Employers and employees split payroll taxes 50/50 by law. You definitely pay payroll taxes as an employee in the US.

If you are self-employed, you have to manually pay the tax because there's no employer wage to automatically deduct from.

A quick search could have resolved your confusion before commenting nonsense.

fsckboy 5 hours ago | parent [-]

ah, good correction, that's why the self employed hate them, they have to pay both halves.

the main reason for the distaste is that self-employed people generally fall in the class of people who do a better job preparing for retirement, and the govt old age/retirement systems are not intelligently run, it's more like "money under the bed" that gets raided to pay the current generation of old people rather than being saved not saved for the future.

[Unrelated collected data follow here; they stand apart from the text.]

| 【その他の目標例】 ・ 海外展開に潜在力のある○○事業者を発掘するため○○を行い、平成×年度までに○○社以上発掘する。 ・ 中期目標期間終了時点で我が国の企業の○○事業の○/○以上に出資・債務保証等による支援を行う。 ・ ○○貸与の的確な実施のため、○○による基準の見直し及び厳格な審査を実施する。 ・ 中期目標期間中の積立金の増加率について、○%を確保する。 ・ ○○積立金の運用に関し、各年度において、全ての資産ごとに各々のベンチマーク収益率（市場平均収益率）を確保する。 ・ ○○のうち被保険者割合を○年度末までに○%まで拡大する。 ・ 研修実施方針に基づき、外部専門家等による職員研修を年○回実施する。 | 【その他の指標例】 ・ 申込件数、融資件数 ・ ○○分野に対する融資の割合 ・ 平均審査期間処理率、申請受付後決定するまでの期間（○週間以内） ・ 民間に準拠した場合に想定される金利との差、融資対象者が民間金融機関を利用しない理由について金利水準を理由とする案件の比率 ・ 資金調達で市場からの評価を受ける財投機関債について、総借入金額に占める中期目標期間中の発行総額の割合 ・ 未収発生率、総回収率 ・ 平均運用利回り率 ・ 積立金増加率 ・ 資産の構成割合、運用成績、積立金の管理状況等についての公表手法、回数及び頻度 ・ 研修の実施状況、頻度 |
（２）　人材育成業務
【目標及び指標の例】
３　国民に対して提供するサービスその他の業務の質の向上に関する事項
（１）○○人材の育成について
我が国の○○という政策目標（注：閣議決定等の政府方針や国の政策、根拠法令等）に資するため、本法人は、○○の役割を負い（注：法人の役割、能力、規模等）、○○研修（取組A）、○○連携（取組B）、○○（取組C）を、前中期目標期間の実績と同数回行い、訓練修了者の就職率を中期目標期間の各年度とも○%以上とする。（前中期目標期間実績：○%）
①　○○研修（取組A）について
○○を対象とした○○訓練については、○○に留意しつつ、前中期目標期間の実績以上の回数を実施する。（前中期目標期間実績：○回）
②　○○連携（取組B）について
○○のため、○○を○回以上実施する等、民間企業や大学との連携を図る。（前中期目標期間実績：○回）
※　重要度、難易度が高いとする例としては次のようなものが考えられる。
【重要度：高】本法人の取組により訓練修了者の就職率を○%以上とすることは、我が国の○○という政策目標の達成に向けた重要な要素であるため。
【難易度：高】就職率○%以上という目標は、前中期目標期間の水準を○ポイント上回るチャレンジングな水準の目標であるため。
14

That same money in a private insurance account would offer the better returns as investment accounts do.

the reason the retirement funds are set to go bankrupt is that there are a lot of baby boomers. This is not the baby boomers fault, when govt retirement programs were set up back in the depression era, it gave pension eligibility to people who had not paid into a retirement system, paid for by current workers, and that can kept getting kicked down the road. I don't think anybody wants to see penniless old people, they simply want a government that plans ahead and doesn't keep kicking the can down the road, and doesn't raid pension monies to use as "free money" to pay for other government pork.

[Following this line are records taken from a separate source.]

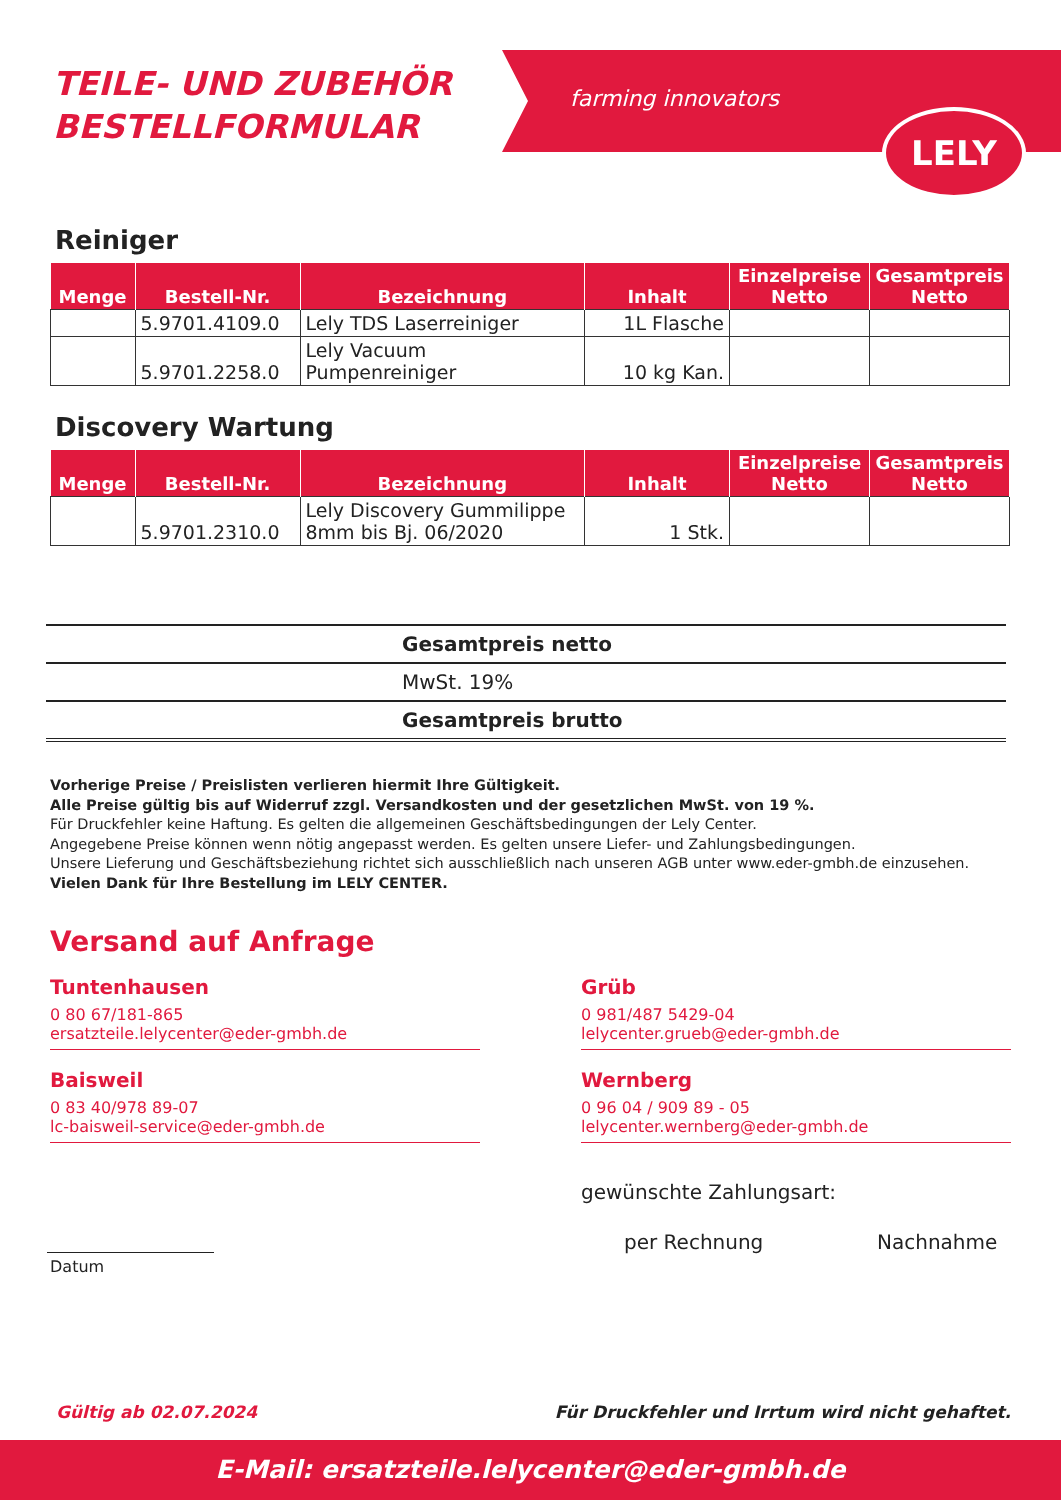TEILE- UND ZUBEHÖR
BESTELLFORMULAR
farming innovators
LELY
Reiniger
| Menge | Bestell-Nr. | Bezeichnung | Inhalt | Einzelpreise Netto | Gesamtpreis Netto |
| --- | --- | --- | --- | --- | --- |
| | 5.9701.4109.0 | Lely TDS Laserreiniger | 1L Flasche | | |
| | 5.9701.2258.0 | Lely Vacuum Pumpenreiniger | 10 kg Kan. | | |
Discovery Wartung
| Menge | Bestell-Nr. | Bezeichnung | Inhalt | Einzelpreise Netto | Gesamtpreis Netto |
| --- | --- | --- | --- | --- | --- |
| | 5.9701.2310.0 | Lely Discovery Gummilippe 8mm bis Bj. 06/2020 | 1 Stk. | | |
Gesamtpreis netto
MwSt. 19%
Gesamtpreis brutto
Vorherige Preise / Preislisten verlieren hiermit Ihre Gültigkeit.
Alle Preise gültig bis auf Widerruf zzgl. Versandkosten und der gesetzlichen MwSt. von 19 %.
Für Druckfehler keine Haftung. Es gelten die allgemeinen Geschäftsbedingungen der Lely Center.
Angegebene Preise können wenn nötig angepasst werden. Es gelten unsere Liefer- und Zahlungsbedingungen.
Unsere Lieferung und Geschäftsbeziehung richtet sich ausschließlich nach unseren AGB unter www.eder-gmbh.de einzusehen.
Vielen Dank für Ihre Bestellung im LELY CENTER.
Versand auf Anfrage
Tuntenhausen
0 80 67/181-865
ersatzteile.lelycenter@eder-gmbh.de
Grüb
0 981/487 5429-04
lelycenter.grueb@eder-gmbh.de
Baisweil
0 83 40/978 89-07
lc-baisweil-service@eder-gmbh.de
Wernberg
0 96 04 / 909 89 - 05
lelycenter.wernberg@eder-gmbh.de
gewünschte Zahlungsart:
per Rechnung Nachnahme
Datum
Gültig ab 02.07.2024
Für Druckfehler und Irrtum wird nicht gehaftet.
E-Mail: ersatzteile.lelycenter@eder-gmbh.de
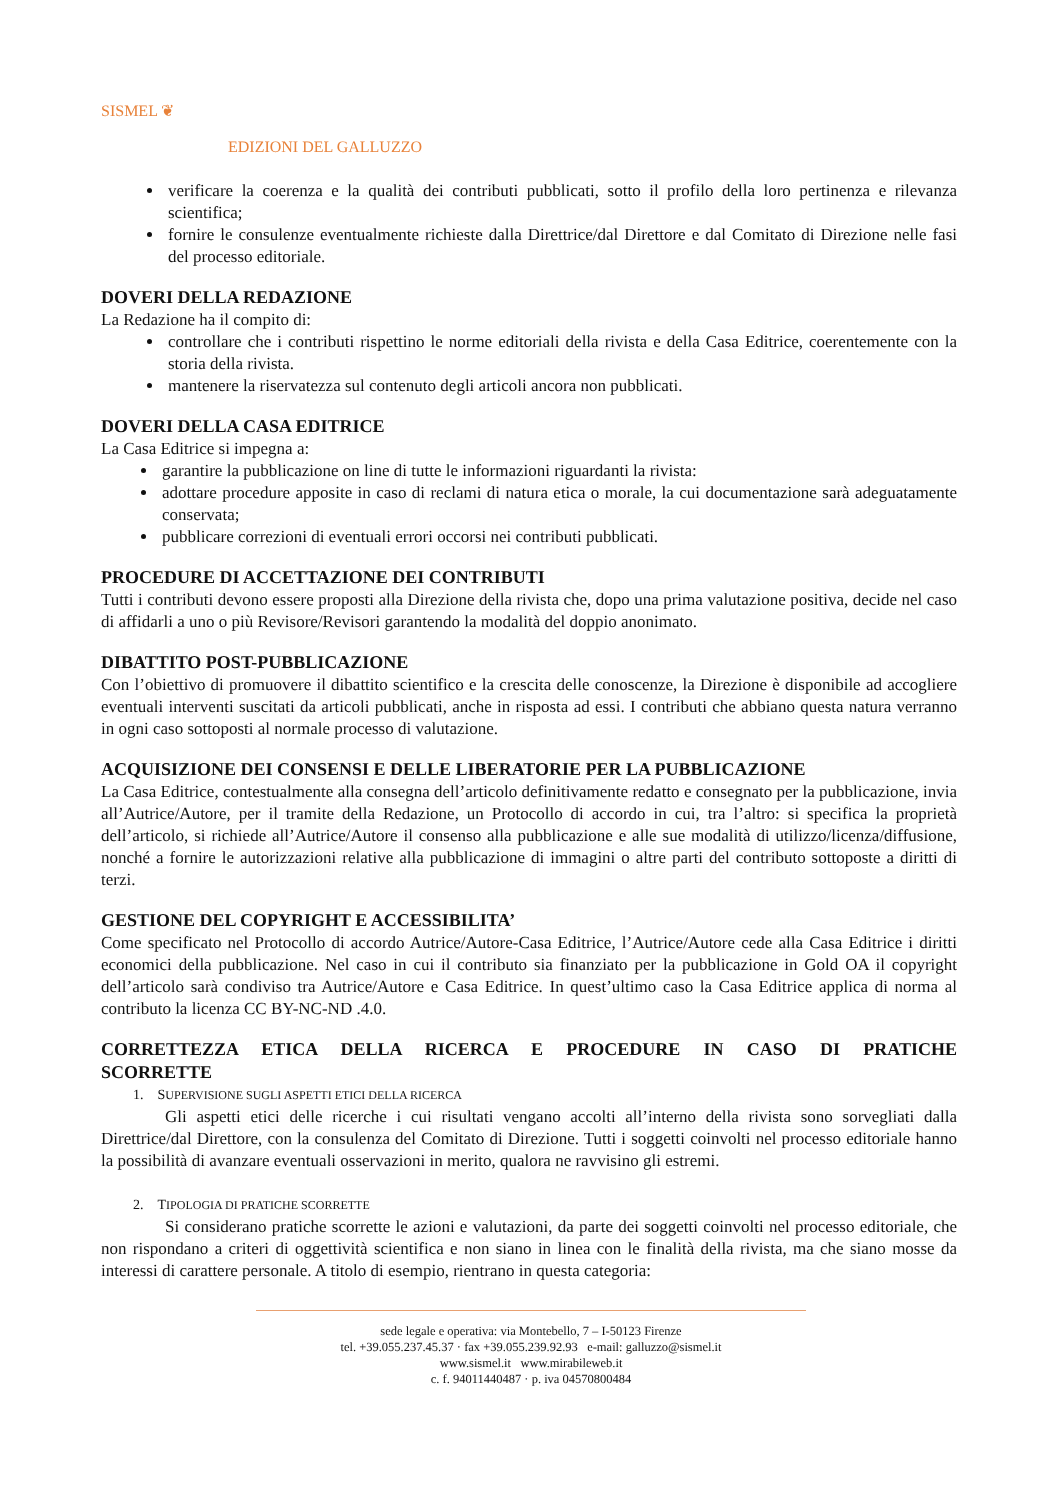SISMEL ❦
EDIZIONI DEL GALLUZZO
verificare la coerenza e la qualità dei contributi pubblicati, sotto il profilo della loro pertinenza e rilevanza scientifica;
fornire le consulenze eventualmente richieste dalla Direttrice/dal Direttore e dal Comitato di Direzione nelle fasi del processo editoriale.
DOVERI DELLA REDAZIONE
La Redazione ha il compito di:
controllare che i contributi rispettino le norme editoriali della rivista e della Casa Editrice, coerentemente con la storia della rivista.
mantenere la riservatezza sul contenuto degli articoli ancora non pubblicati.
DOVERI DELLA CASA EDITRICE
La Casa Editrice si impegna a:
garantire la pubblicazione on line di tutte le informazioni riguardanti la rivista:
adottare procedure apposite in caso di reclami di natura etica o morale, la cui documentazione sarà adeguatamente conservata;
pubblicare correzioni di eventuali errori occorsi nei contributi pubblicati.
PROCEDURE DI ACCETTAZIONE DEI CONTRIBUTI
Tutti i contributi devono essere proposti alla Direzione della rivista che, dopo una prima valutazione positiva, decide nel caso di affidarli a uno o più Revisore/Revisori garantendo la modalità del doppio anonimato.
DIBATTITO POST-PUBBLICAZIONE
Con l’obiettivo di promuovere il dibattito scientifico e la crescita delle conoscenze, la Direzione è disponibile ad accogliere eventuali interventi suscitati da articoli pubblicati, anche in risposta ad essi. I contributi che abbiano questa natura verranno in ogni caso sottoposti al normale processo di valutazione.
ACQUISIZIONE DEI CONSENSI E DELLE LIBERATORIE PER LA PUBBLICAZIONE
La Casa Editrice, contestualmente alla consegna dell’articolo definitivamente redatto e consegnato per la pubblicazione, invia all’Autrice/Autore, per il tramite della Redazione, un Protocollo di accordo in cui, tra l’altro: si specifica la proprietà dell’articolo, si richiede all’Autrice/Autore il consenso alla pubblicazione e alle sue modalità di utilizzo/licenza/diffusione, nonché a fornire le autorizzazioni relative alla pubblicazione di immagini o altre parti del contributo sottoposte a diritti di terzi.
GESTIONE DEL COPYRIGHT E ACCESSIBILITA’
Come specificato nel Protocollo di accordo Autrice/Autore-Casa Editrice, l’Autrice/Autore cede alla Casa Editrice i diritti economici della pubblicazione. Nel caso in cui il contributo sia finanziato per la pubblicazione in Gold OA il copyright dell’articolo sarà condiviso tra Autrice/Autore e Casa Editrice. In quest’ultimo caso la Casa Editrice applica di norma al contributo la licenza CC BY-NC-ND .4.0.
CORRETTEZZA ETICA DELLA RICERCA E PROCEDURE IN CASO DI PRATICHE SCORRETTE
1. SUPERVISIONE SUGLI ASPETTI ETICI DELLA RICERCA
Gli aspetti etici delle ricerche i cui risultati vengano accolti all’interno della rivista sono sorvegliati dalla Direttrice/dal Direttore, con la consulenza del Comitato di Direzione. Tutti i soggetti coinvolti nel processo editoriale hanno la possibilità di avanzare eventuali osservazioni in merito, qualora ne ravvisino gli estremi.
2. TIPOLOGIA DI PRATICHE SCORRETTE
Si considerano pratiche scorrette le azioni e valutazioni, da parte dei soggetti coinvolti nel processo editoriale, che non rispondano a criteri di oggettività scientifica e non siano in linea con le finalità della rivista, ma che siano mosse da interessi di carattere personale. A titolo di esempio, rientrano in questa categoria:
sede legale e operativa: via Montebello, 7 – I-50123 Firenze
tel. +39.055.237.45.37 · fax +39.055.239.92.93 e-mail: galluzzo@sismel.it
www.sismel.it www.mirabileweb.it
c. f. 94011440487 · p. iva 04570800484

spankalee 5 hours ago | parent [-]

No. The reason that self-employed don't like payroll tax is that they have to pay both sides of it, so it seems like more than they paid as employees.

bdangubic 5 hours ago | parent [-]

I am self-employed and have been since 2007-ish and while paying "both sides" is the downside, there are soooooo many upsides to being self-employed (especially since the Trump tax sh#t has been enacted and especially if you are setup as S-Corp) that I seriously* do not mind paying both sides at all.*

fsckboy 5 hours ago | parent [-]

you probably have a high wage profession, and you max out FICA etc. and stop paying payroll taxes around April every year. You don't like the income uptick at that point cuz you're just so darned happy to pay payroll taxes? There's a line on the form, you could throw in some more. But housekeepers are also self-employed and those taxes fall much more heavily on them. While they are in a lower tax bracket and pay less as a percentage of their income tax, payroll taxes don't work that way (till somebody chimes in to say "no, Portland Oregon is absolutely confiscatory on this score, we practice Bolshevism!" which would be missing the point)

I seriously don't mind living in America and paying taxes here but, but when better and more efficient tax regimes are available, or when socialist tax proposals derail local economies, I seriously want to educate people about them.

insane_dreamer 5 hours ago | parent | prev [-]

The OTT payroll tax isn't that onerous really. (I say this as someone who pays them for our employees.)